Alle Elektriker werden Ihnen dasselbe sagen: Das Erste, was sie zu Beginn ihrer Ausbildung gelernt haben, ist, dass man sich vor der Durchführung von Arbeiten immer vergewissern muss, dass der Strom abgeschaltet ist. Seit dem 1. Oktober 2020 stimmt dies in der Schweiz nicht mehr so ganz.
Seit den 80er Jahren entwickelt Airtelis, eine Tochtergesellschaft von RTE, dem französischen Pendant von Swissgrid, eine Methode und Technologie, die es ermöglicht, Wartungsarbeiten insbesondere an Höchstspannungsleitungen sicher durchzuführen, ohne den Strom abzuschalten!
Das in Europa und weltweit anerkannte Know-how von Airtelis hat das Interesse von Swissgrid geweckt. Ein erstes Pilotprojekt wurde am vergangenen 1. Oktober in der Gegend von Lausanne durchgeführt. Swissgrid beauftragte Airtelis, eine orange Flugwarnkugel am Erdseil der 380-Kilovolt-Leitung Chamoson – Romanel anzubringen. Nur wenige hundert Meter vom Unterwerk Romanel entfernt, im Landekorridor des Flughafens Lausanne-Blécherette.

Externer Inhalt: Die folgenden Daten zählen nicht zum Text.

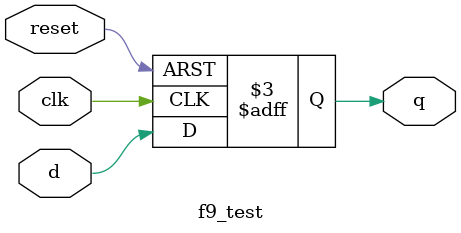
<source format=v>

module f1_test(in, out, clk, reset);
input in, reset;
output reg out;
input clk;
reg signed [3:0] a;
reg signed [3:0] b;
reg signed [3:0] c;
reg [5:0] d;
reg [5:0] e;

always @(clk or reset) begin
    a = -4;
    b = 2;
    c = a + b;
    d = a + b + c;
    d = d*d;
    if(b)
        e = d*d;
    else 
        e = d + d;
end
endmodule

// test_parse2synthtrans_case_1_test.v
module f2_demultiplexer1_to_4 (out0, out1, out2, out3, in, s1, s0);
output out0, out1, out2, out3;
reg out0, out1, out2, out3;
input in;
input s1, s0;
reg [3:0] encoding;
reg [1:0] state;
   always @(encoding) begin
        case (encoding)
        4'bxx11: state = 1;
        4'bx0xx: state = 3;
        4'b11xx: state = 4;
        4'bx1xx: state = 2;
        4'bxx1x: state = 1;
        4'bxxx1: state = 0;
        default: state = 0;
        endcase
   end
   
   always @(encoding) begin
        case (encoding)
        4'b0000: state = 1;
        default: state = 0;
        endcase
   end
endmodule

// test_parse2synthtrans_contassign_1_test.v
module f3_test(in, out);

input wire in;
output  out;
assign out = (in+in);
assign out = 74;
endmodule

// test_parse2synthtrans_module_basic0_test.v
module f4_test;
endmodule

// test_parse2synthtrans_operators_1_test.v
module f5_test(in, out);
input in;
output out;
parameter p1 = 10;
parameter p2 = 5;

assign out = +p1;
assign out = -p2;
assign out = p1 + p2;
assign out = p1 - p2;
endmodule

// test_parse2synthtrans_param_1_test.v
module f6_test(in, out);
input in;
output out;
parameter p = 10;

assign out = p;
endmodule

// test_parse2synthtrans_port_scalar_1_test.v
module f7_test(in, out, io);
inout io;
output out;
input in;

endmodule

// test_parse2synthtrans_port_vector_1_test.v
module f8_test(in1, in2, out1, out2, io1, io2);
inout [1:0] io1;
inout [0:1] io2;
output [1:0] out1;
output [0:1] out2;
input [1:0] in1;
input [0:1] in2;

endmodule

// test_parse2synthtrans_v2k_comb_logic_sens_list_test.v
module f9_test(q, d, clk, reset);
output reg q;
input d, clk, reset;

always @ (posedge clk, negedge reset)
	if(!reset) q <= 0;
	else q <= d;

endmodule

</source>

Am Vormittag empfingen die Swissgrid Vertreter Marcel Lenzin, Head of Grid Delivery, Rolf Tschampion, Head of Region West und die Swissgrid Vertreterin Cécile Jost, Grid Maintenance Manager, das Airtelis/RTE-Team von rund 15 Fachkräften auf dem Rollfeld des Flughafens Lausanne.
Der Helikopter, ein zweimotoriger Eurocopter EC135 in den Farben des Unternehmens RTE, wurde speziell für die Arbeiten unter Spannung angepasst und unter anderem mit zahlreichen Spiegeln und einer Bordkamera ausgestattet. Um die Arbeit der beiden Piloten zu erleichtern und es ihnen zu ermöglichen, mit eigenen Augen die Position und Stabilität des Montagewagens während des Fluges zu überprüfen, wurden sämtliche Türen des Helikopters vor dem Abflug entfernt.
Anschliessend wurde ein spezieller Montagewagen mit isolierenden Antirotationsseilen am Helikopter befestigt. Diese Seile haben eine Lebensdauer von zwei Jahren und werden nach zwölf Monaten auf ihre Isolierfähigkeit hin überprüft. Das gesamte Isoliermaterial ist rot eingefärbt, um die Kontrolle des Verankerungsablaufs zu vereinfachen. Die beiden RTE-Mitarbeiter, die die Flugwarnkugeln vom Montagewagen aus installierten, trugen einen Anzug, der speziell für Arbeiten unter Spannung entwickelt wurde. Diese Kleidung schützt die Träger wie ein Faradayscher Käfig und erlaubt es ihnen, ihre Arbeit in völliger Sicherheit durchzuführen. Das französische Team war sehr wachsam und sich der Wichtigkeit der Aufgabe bewusst. Es benötigte nur 30 Minuten, um alle vorbereitenden Arbeiten nach einem genau festgelegten Prozess durchzuführen, der strikt eingehalten wurde.
Nach einem letzten Briefing ging es los. Der Helikopter startete am Mittag. Fünf Minuten später befestigten die beiden Monteure die Flugwarnkugel am Erdseil der 380-kV-Leitung Chamoson – Romanel, ohne dass diese vorher abgeschaltet worden war. Um 12.20 Uhr war die Arbeit getan und der Helikopter setzte den Montagewagen wieder sanft auf der Rollbahn des Flughafens Lausanne-Blécherette ab.
Die Vorteile einer solchen Technologie sind offensichtlich. Derzeit erfordert jede Wartungsarbeit am Höchstspannungsnetz von Swissgrid eine Ausserbetriebnahme der betroffenen Anlage. Dies bringt eine Reduktion der Übertragungskapazität und eine zusätzliche Arbeitsbelastung für die Swissgrid Mitarbeitenden der Netzleitstelle mit sich, die mit der Koordination der Abschaltung betraut sind. Swissgrid wird nun die Erfahrungen aus diesem Pilotprojekt analysieren, bei dem erstmals Wartungsarbeiten unter Spannung durchgeführt wurden. Wird diese Technologie künftig generell für Arbeiten unter Spannung in der Schweiz angewandt werden? Die Zukunft wird es uns zeigen. Auf jeden Fall danken wir den Mitarbeitenden von Airtelis/RTE. Die Arbeit wurde sehr gut und sicher durchgeführt.